In principle, for any particular storage system, is should be possible to employ a particular IO queue depth policy in the application program, i.e., the database engine in this case, to achieve any desired IO behavior.

 

 

 

There are additional nuances to SQL Server table scan IO in versions 2008 R2 and 2012. At DOP 1, the IO size might be 192K or some combination with an average IO size in that range except when there is only 1 file. Otherwise IO size appears to be 512K. The IO strategy appears to be to issue IO at low queue depth whi may be additional implications of the 512K IO.

In the Fast Track Data Warehouse configurations for SQL Server 2008 R2 and 2012 by HP and some other vendors, it is mentioned that the setting in Resource Governor: REQUEST_MAX_MEMORY_GRANT_PERCENT can "improve I/O throughput" at high degree parallelism. (oh yeah, the applicable DMV is dm_resource_governor_workload_groups) Well simply issuing IO at sufficient queue depth so that all volumes are working will do this. There is no reason to be cryptic.

Trace Flag 1117 (-T1117) causes all files in a filegroup to grow together. See SQL Server 2008 Trace Flag -T 1117.

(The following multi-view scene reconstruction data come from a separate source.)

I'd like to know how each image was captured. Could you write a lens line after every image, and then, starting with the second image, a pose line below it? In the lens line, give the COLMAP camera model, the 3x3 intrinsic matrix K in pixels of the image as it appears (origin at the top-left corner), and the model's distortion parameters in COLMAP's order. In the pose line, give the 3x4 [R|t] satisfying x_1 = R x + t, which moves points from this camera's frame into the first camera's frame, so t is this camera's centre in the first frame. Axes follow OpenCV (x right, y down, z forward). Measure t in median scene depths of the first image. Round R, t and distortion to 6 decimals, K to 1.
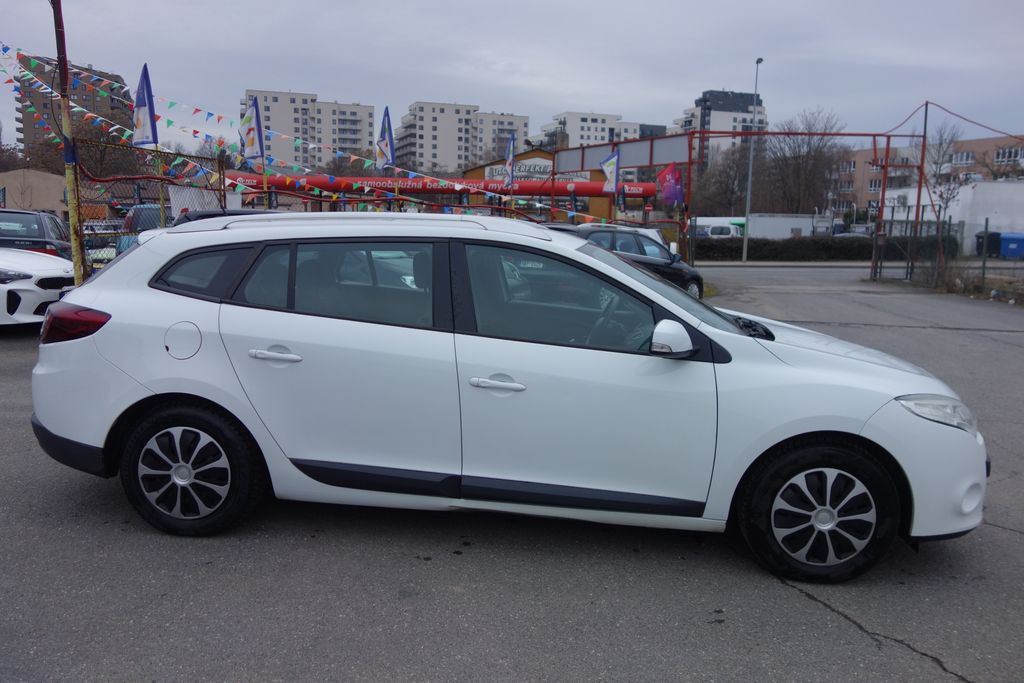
lens RADIAL K [[810.4, 0, 511.3], [0, 810.4, 340.4], [0, 0, 1]] dist [0.005709, -0.000861]
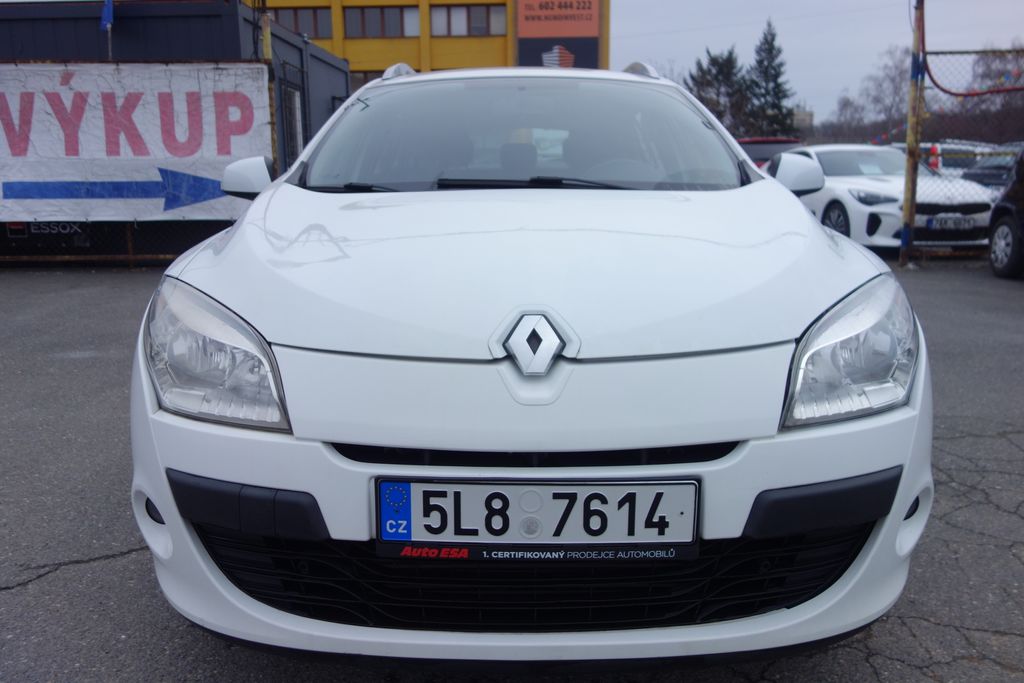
lens RADIAL K [[807.2, 0, 511.8], [0, 807.2, 345.2], [0, 0, 1]] dist [0.009641, -0.009077]
pose [[0.085008, 0.177638, -0.980418, 0.977330], [-0.136844, 0.976736, 0.165106, -0.008208], [0.986938, 0.120129, 0.107339, 1.099926]]
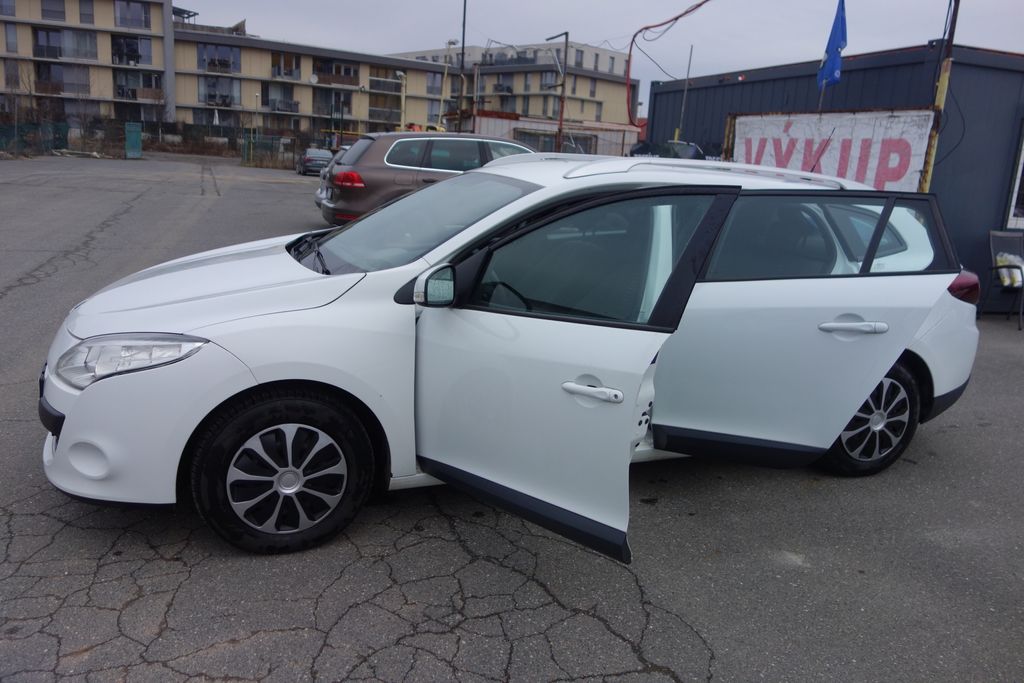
lens RADIAL K [[811.2, 0, 512.0], [0, 811.2, 341.5], [0, 0, 1]] dist [0.000508, -0.005539]
pose [[-0.892685, 0.020709, -0.450205, 0.569054], [-0.146627, 0.931251, 0.333576, -0.299189], [0.426162, 0.363790, -0.828277, 2.154510]]
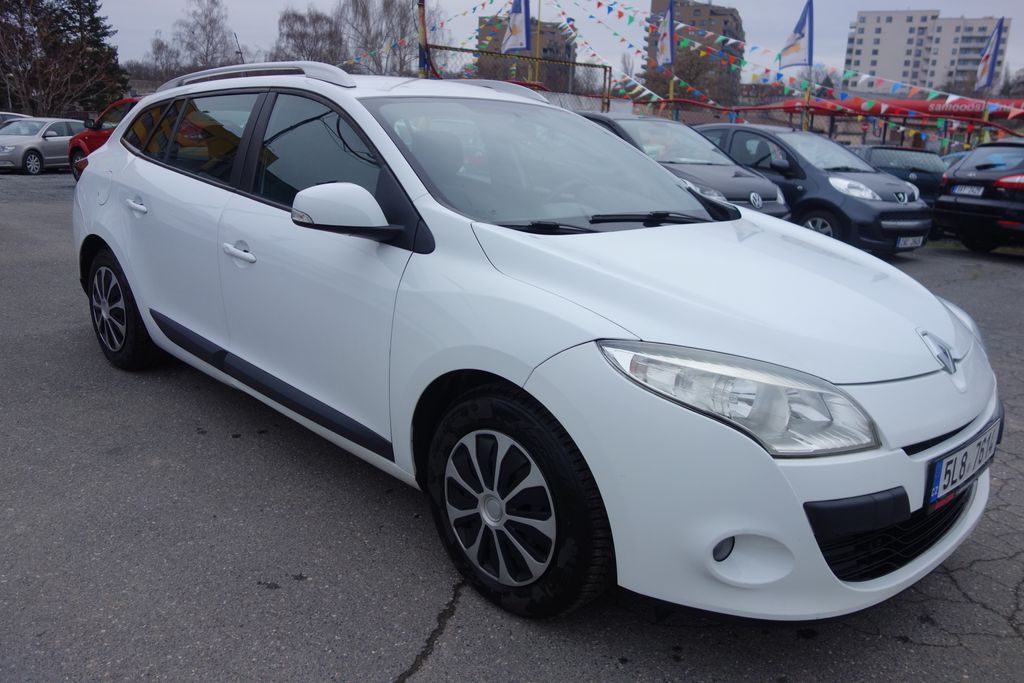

With SSD, the second may not be important as the SQL Server read-ahead strategy (1024 pages?) should generate IO to all units. On the hard disk, generate close-to-sequential IO was important. On SSD, it is sufficient beneficial just to generate large block IO, with 64K being large.

Summary

The old concept of distributing IO over both devices and channels still apply. The price of SSD is sufficiently low to warrant serious consideration. While there is more flexibility in SSD configuration, it is still necessary to validate performance characteristics with real queries to an actual database. SQLIO or other synthetic tests are not sufficient. If the SAN vendor advised in the configuration, then chances are IO bandwidth will be not be good.

Addendum

If anyone thinks I am being unfair to or overly critical of SAN vendors, do the following test.
Find the biggest table in your database, excluding LOB fields.
Run this:
DBCC DROPCLEANBUFFERS
GO
SET STATISTICS IO ON
SET STATISTICS TIME ON
GO
SELECT COUNT(*) FROM TableA WITH (INDEX(0))
GO

Then compute 8 (KB/page) * (physical reads + read-ahead reads)/(elapsed time in ms)
Is this closer to 700 MB/s or 4GB/s? What did your SAN vendor tell you?

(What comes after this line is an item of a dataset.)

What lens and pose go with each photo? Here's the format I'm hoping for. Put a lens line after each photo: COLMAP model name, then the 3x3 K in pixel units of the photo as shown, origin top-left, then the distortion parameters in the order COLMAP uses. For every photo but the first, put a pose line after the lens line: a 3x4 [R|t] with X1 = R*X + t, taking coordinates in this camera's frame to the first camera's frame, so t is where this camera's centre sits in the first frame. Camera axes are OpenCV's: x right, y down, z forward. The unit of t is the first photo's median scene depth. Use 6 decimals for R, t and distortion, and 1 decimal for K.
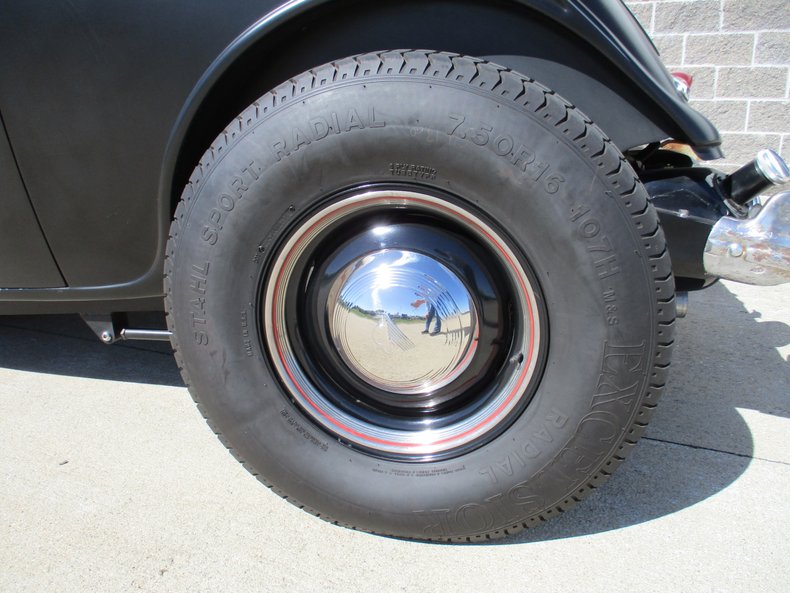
lens RADIAL K [[663.6, 0, 391.1], [0, 663.6, 285.5], [0, 0, 1]] dist [-0.035488, 0.008053]
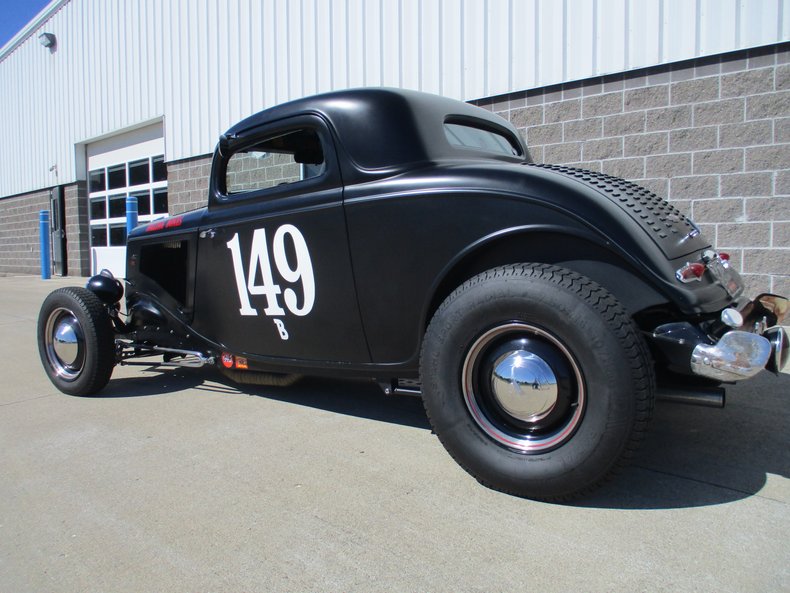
lens RADIAL K [[663.6, 0, 387.1], [0, 663.6, 297.4], [0, 0, 1]] dist [-0.035488, 0.008053]
pose [[0.932281, 0.025190, -0.360856, 0.360527], [-0.085930, 0.984439, -0.153283, 0.140166], [0.351380, 0.173911, 0.919939, -1.146596]]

I am also not fan of SSD caching or auto-tiering on critical databases, meaning the database that runs your business, that is managed by one or more full-time DBAs. In other applications, there may not be a way to segregate the placement of hot data differently from inactive data. In SQL Server, there are filegroups and partitioning. We have all the necessary means of isolating and placing hot data whereever we want it. SSD caching or auto-tiering will probably require SLC NAND. With active management using database controls, we should be able to use HET MLC or even MLC.

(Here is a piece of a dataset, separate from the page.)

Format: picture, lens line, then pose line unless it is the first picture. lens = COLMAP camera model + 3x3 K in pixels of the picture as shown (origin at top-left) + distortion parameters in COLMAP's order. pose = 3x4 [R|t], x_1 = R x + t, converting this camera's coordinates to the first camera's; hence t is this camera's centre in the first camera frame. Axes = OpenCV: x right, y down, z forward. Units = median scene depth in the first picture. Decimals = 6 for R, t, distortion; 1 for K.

I stress the importance of analyzing the complete system and how it will be used instead of over-focusing on the components. There are criteria that might be of interest when there is only a single device or even single HBA. Today it is possible to over-configure the storage performance without unwarranted expense, and this is best accomplished by watching the big picture.

Adaptec reports that their Series 7 SAS RAID Controller (72405 - PCI-E gen 3 x8 on the upstream side and 6 x4 SAS 6Gpbs) using the PMC PM8015 controller can do 500K IOPS and 6.6GB/s.

I will keep this topic up to date on www.qdpma.com Storage 2013

related posts on storage:
IO Queue Depth Control
IO Queue Depth Strategy
io-queue-depth-strategy (2010-08)
data-log-and-temp-file-placement (2010-03)
io-cost-structure-preparing-for-ssd-arrays (2008-09)
storage-performance-for-sql-server (2008-03)

ps,
If you are using SQL Server 2012 clustering on a SAN, I do suggest placing tempdb on local SSD, making use of the new 2012 feature that does not require tempdb to be on shared storage. Keep in mind on the SAN, writes must be mirrored between two storage processors for fault recovery, and this is not a cheap thing to do. We should plan redo whatever was using tempdb at the time.